The same shape beyond Europe¶

The discussion so far has been framed in European terms because the European guidance is the most developed, but the design is not parochial. A right to deletion now appears, with local variations, in California's privacy law, in Brazil's LGPD, in China's PIPL, in Turkey's KVKK, and in India's 2023 data-protection act. Within the European Union the same right binds every member state directly through Article 17, enforced by national authorities such as Italy's Garante per la protezione dei dati personali. The substance differs mostly in deadlines and in the list of permitted exceptions, not in the underlying move, which is the same everywhere: a person can demand that data identifying them be removed, while a controller may keep what it must for accounting and legal defense. A system that separates the durable reference from the erasable detail satisfies all of them by construction, because the hard part, deleting the personal data without dismantling the record of what happened, is handled once, at the level of where each fact is allowed to live, rather than re-litigated per jurisdiction.

Honest edges¶

It would be dishonest to present this as a finished privacy programme. It is a sound foundation with deliberate edges.

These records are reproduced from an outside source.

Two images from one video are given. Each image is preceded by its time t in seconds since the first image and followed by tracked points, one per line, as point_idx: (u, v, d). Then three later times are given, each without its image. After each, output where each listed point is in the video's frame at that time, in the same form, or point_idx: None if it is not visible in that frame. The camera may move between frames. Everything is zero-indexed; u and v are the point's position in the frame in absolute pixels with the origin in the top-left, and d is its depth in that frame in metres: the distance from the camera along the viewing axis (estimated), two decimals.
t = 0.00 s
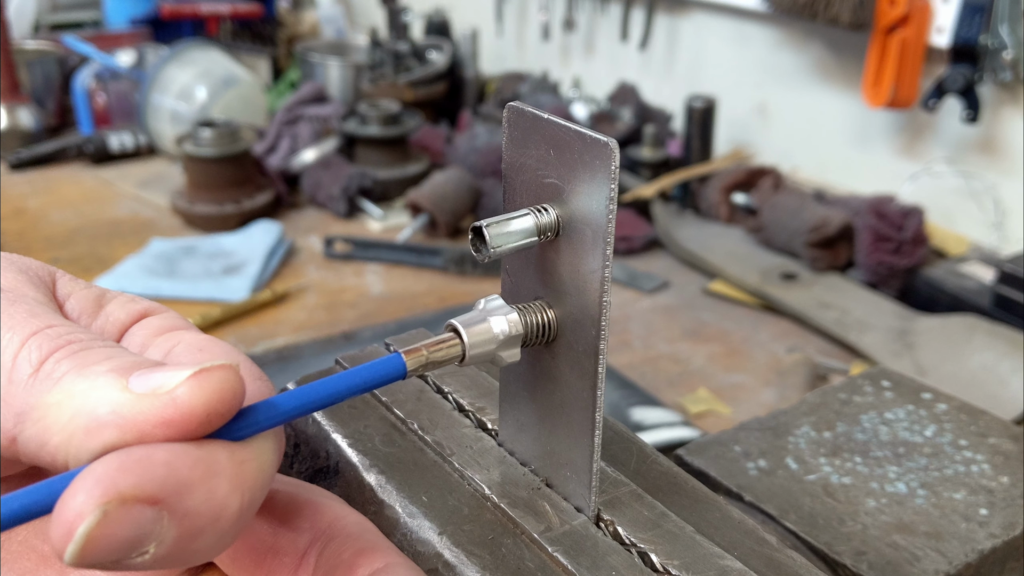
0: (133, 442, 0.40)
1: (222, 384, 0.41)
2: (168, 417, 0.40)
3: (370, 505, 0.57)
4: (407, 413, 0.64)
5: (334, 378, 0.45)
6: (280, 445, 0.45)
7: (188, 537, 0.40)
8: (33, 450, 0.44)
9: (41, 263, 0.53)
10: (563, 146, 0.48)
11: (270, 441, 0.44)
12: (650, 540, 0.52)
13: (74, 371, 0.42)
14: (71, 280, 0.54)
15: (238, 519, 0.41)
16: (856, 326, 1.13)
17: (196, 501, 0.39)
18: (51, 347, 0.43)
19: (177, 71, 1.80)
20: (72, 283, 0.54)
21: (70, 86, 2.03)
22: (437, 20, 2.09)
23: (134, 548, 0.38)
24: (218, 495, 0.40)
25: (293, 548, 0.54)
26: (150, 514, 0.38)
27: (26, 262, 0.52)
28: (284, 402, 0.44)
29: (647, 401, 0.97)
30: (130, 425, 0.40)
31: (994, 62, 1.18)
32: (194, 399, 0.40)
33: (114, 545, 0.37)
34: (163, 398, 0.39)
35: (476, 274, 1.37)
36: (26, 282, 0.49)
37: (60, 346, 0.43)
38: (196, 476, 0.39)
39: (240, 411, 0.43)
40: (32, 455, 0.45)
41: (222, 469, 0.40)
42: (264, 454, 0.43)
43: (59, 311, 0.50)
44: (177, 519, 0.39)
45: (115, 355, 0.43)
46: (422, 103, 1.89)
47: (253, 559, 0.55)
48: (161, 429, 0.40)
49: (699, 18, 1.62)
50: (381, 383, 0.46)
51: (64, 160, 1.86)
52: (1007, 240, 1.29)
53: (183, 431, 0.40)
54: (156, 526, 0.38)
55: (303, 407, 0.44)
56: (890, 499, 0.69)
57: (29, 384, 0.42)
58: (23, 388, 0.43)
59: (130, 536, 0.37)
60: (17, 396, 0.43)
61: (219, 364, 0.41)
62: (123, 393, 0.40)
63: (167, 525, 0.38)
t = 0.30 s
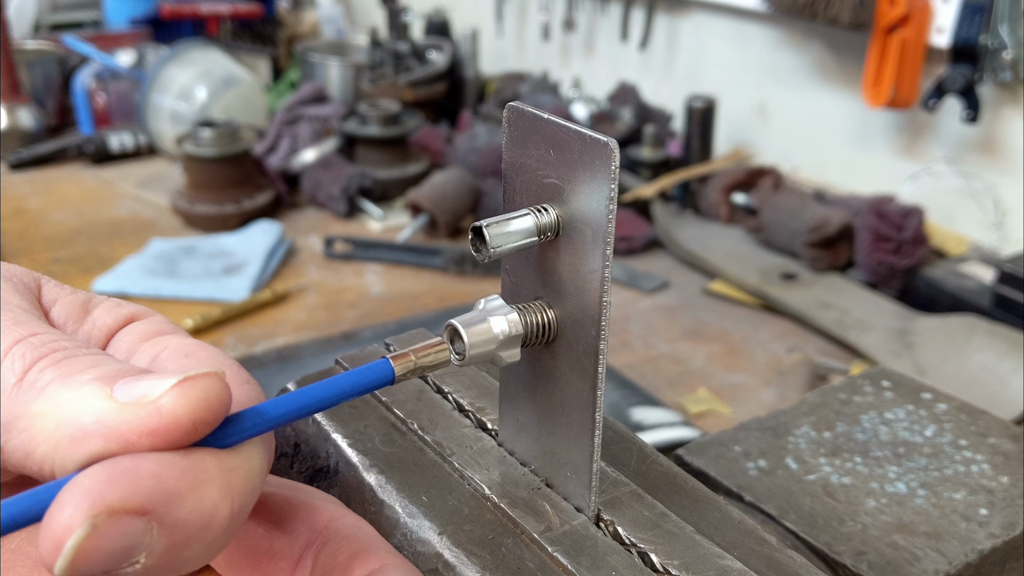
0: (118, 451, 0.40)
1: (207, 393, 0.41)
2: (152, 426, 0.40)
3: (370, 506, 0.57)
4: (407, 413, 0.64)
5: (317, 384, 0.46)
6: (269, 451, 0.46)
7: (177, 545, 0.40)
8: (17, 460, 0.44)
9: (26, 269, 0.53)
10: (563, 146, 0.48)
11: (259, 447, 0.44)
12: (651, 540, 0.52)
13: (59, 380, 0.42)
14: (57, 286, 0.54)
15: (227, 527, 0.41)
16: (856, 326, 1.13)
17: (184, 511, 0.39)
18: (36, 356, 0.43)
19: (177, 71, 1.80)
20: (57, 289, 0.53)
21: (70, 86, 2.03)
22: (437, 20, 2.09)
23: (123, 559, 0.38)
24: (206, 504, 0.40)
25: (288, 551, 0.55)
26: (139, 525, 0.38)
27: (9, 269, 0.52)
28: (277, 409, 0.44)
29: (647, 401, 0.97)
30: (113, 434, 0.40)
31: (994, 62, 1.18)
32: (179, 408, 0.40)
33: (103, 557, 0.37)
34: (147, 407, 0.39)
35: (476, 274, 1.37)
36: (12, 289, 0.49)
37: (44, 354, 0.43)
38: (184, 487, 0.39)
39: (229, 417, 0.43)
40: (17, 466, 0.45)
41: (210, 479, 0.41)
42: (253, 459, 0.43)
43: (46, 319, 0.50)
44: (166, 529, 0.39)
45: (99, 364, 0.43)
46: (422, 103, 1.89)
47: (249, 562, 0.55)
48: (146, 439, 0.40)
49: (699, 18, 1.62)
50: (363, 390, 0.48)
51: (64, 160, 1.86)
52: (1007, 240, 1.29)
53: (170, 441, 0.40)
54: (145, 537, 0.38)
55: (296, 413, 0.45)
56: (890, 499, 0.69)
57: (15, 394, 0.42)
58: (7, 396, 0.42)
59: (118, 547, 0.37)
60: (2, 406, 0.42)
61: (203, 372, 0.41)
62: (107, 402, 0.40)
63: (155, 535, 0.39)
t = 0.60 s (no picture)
0: (145, 437, 0.41)
1: (234, 380, 0.41)
2: (179, 412, 0.40)
3: (370, 505, 0.57)
4: (407, 413, 0.64)
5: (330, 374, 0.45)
6: (286, 439, 0.45)
7: (201, 532, 0.40)
8: (47, 447, 0.45)
9: (44, 264, 0.53)
10: (563, 146, 0.48)
11: (277, 437, 0.44)
12: (651, 540, 0.52)
13: (84, 368, 0.42)
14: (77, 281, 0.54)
15: (248, 514, 0.41)
16: (856, 326, 1.13)
17: (207, 496, 0.39)
18: (59, 345, 0.43)
19: (177, 71, 1.80)
20: (76, 284, 0.54)
21: (70, 86, 2.03)
22: (437, 20, 2.09)
23: (147, 545, 0.38)
24: (229, 490, 0.40)
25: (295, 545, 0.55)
26: (163, 511, 0.38)
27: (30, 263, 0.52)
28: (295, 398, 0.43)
29: (647, 401, 0.97)
30: (140, 420, 0.40)
31: (994, 62, 1.18)
32: (205, 394, 0.40)
33: (128, 543, 0.37)
34: (173, 393, 0.39)
35: (476, 274, 1.37)
36: (31, 282, 0.49)
37: (70, 343, 0.43)
38: (208, 473, 0.40)
39: (251, 406, 0.43)
40: (45, 451, 0.45)
41: (232, 466, 0.41)
42: (272, 450, 0.43)
43: (65, 311, 0.50)
44: (189, 516, 0.39)
45: (124, 352, 0.43)
46: (422, 103, 1.89)
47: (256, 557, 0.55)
48: (173, 424, 0.40)
49: (699, 18, 1.62)
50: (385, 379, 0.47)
51: (64, 160, 1.86)
52: (1007, 240, 1.29)
53: (196, 427, 0.40)
54: (169, 523, 0.38)
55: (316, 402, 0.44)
56: (890, 499, 0.69)
57: (41, 382, 0.43)
58: (34, 384, 0.43)
59: (143, 532, 0.37)
60: (30, 392, 0.43)
61: (229, 360, 0.41)
62: (133, 389, 0.40)
63: (179, 521, 0.39)
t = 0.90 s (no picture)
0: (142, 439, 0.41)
1: (229, 381, 0.41)
2: (173, 415, 0.40)
3: (370, 506, 0.57)
4: (406, 413, 0.64)
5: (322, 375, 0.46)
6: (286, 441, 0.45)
7: (199, 532, 0.40)
8: (41, 452, 0.44)
9: (38, 267, 0.53)
10: (563, 146, 0.48)
11: (275, 438, 0.44)
12: (650, 540, 0.52)
13: (79, 373, 0.42)
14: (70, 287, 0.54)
15: (247, 515, 0.41)
16: (856, 326, 1.13)
17: (206, 499, 0.39)
18: (53, 350, 0.43)
19: (177, 71, 1.80)
20: (69, 288, 0.53)
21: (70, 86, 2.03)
22: (437, 20, 2.09)
23: (147, 546, 0.38)
24: (227, 491, 0.40)
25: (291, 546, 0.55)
26: (162, 512, 0.38)
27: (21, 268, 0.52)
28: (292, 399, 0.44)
29: (647, 401, 0.97)
30: (136, 424, 0.40)
31: (994, 62, 1.18)
32: (201, 396, 0.40)
33: (127, 544, 0.37)
34: (169, 396, 0.39)
35: (476, 274, 1.37)
36: (24, 287, 0.49)
37: (63, 349, 0.43)
38: (207, 475, 0.39)
39: (248, 407, 0.43)
40: (41, 457, 0.45)
41: (230, 467, 0.41)
42: (270, 451, 0.43)
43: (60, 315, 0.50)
44: (187, 517, 0.39)
45: (118, 356, 0.43)
46: (422, 103, 1.89)
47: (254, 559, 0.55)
48: (169, 427, 0.40)
49: (699, 18, 1.62)
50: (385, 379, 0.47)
51: (64, 160, 1.86)
52: (1007, 240, 1.29)
53: (191, 429, 0.40)
54: (168, 524, 0.38)
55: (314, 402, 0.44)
56: (890, 499, 0.69)
57: (35, 387, 0.42)
58: (27, 390, 0.43)
59: (143, 534, 0.37)
60: (23, 399, 0.43)
61: (224, 362, 0.41)
62: (129, 392, 0.40)
63: (178, 523, 0.39)
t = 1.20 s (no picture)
0: None
1: None
2: None
3: (369, 506, 0.57)
4: (406, 413, 0.64)
5: (95, 493, 0.58)
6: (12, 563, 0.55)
7: None
8: None
9: None
10: (563, 146, 0.48)
11: None
12: (651, 540, 0.52)
13: None
14: None
15: None
16: (856, 326, 1.13)
17: None
18: None
19: (177, 71, 1.81)
20: None
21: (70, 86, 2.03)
22: (437, 20, 2.09)
23: None
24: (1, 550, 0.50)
25: None
26: None
27: None
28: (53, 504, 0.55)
29: (648, 400, 0.97)
30: None
31: (993, 62, 1.18)
32: None
33: None
34: None
35: (476, 274, 1.38)
36: None
37: None
38: None
39: None
40: None
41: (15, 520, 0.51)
42: None
43: None
44: None
45: None
46: (422, 103, 1.89)
47: None
48: None
49: (699, 18, 1.63)
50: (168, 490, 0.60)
51: (64, 160, 1.86)
52: (1007, 240, 1.29)
53: None
54: None
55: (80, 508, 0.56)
56: (890, 499, 0.69)
57: None
58: None
59: None
60: None
61: None
62: None
63: None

Erasure today removes the personal data from the live system and proves it did so. It does not, by itself, reach into database backups, into the write-ahead log a database keeps before it recycles those segments, or into a replica. Those are real places a determined recovery could still find pre-erasure bytes, and closing them is an operational discipline, a retention and restore policy, that belongs to a production deployment. CORA does not have one yet; it is a pre-1.0, single-facility research system, and these are documented obligations for the day it grows up, not claims about today.

The erasure itself is synchronous and local: one facility, one database, one transaction. The moment CORA begins publishing events to a downstream party that can independently re-link the identifier, that party becomes part of what the European guidance calls the pseudonymisation domain, and local erasure stops being globally sufficient on its own; forgetting then has to become a message those consumers act on too, which is a larger design left for when the need is real. The gate that authorizes a forget request runs on the same path as every other command, but a dedicated data-protection role, distinct from an ordinary operator, waits for the broader authorization work rather than being invented speculatively here. And the vault holds exactly one personal field today, a display name; the structure is ready for more, but more has not yet been collected.

Why both halves are the point¶

It is easy to read remembering and forgetting as opposites, and to assume a system can be good at one only by being bad at the other. The argument here is that they are not in tension once you separate what each applies to. The log remembers the work: the runs, the decisions, the reasons, the accountable references, faithfully and for a long time, because that is the one thing it is structurally unable to undo. The vault lets a person be forgotten: cleanly, provably, and without disturbing any of that, because the personal data was never allowed into the part that cannot change. A record you can edit is not a record. A record that cannot let a person go is not one you should be allowed to keep. CORA aims to be neither, by deciding carefully, before anything is written down, which of the two each fact belongs to.